Recorded information START

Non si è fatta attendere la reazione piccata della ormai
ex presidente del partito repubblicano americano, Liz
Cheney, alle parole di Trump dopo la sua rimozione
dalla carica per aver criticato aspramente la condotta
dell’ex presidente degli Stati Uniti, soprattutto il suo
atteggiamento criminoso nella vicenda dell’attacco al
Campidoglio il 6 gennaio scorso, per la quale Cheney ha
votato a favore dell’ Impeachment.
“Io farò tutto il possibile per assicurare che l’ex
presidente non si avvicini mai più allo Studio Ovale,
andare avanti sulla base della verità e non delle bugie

Recorded information END

Task to carry out. One figure is all that is needed: the number of lines above in which the word "presidente" appears.

Solved problem. 3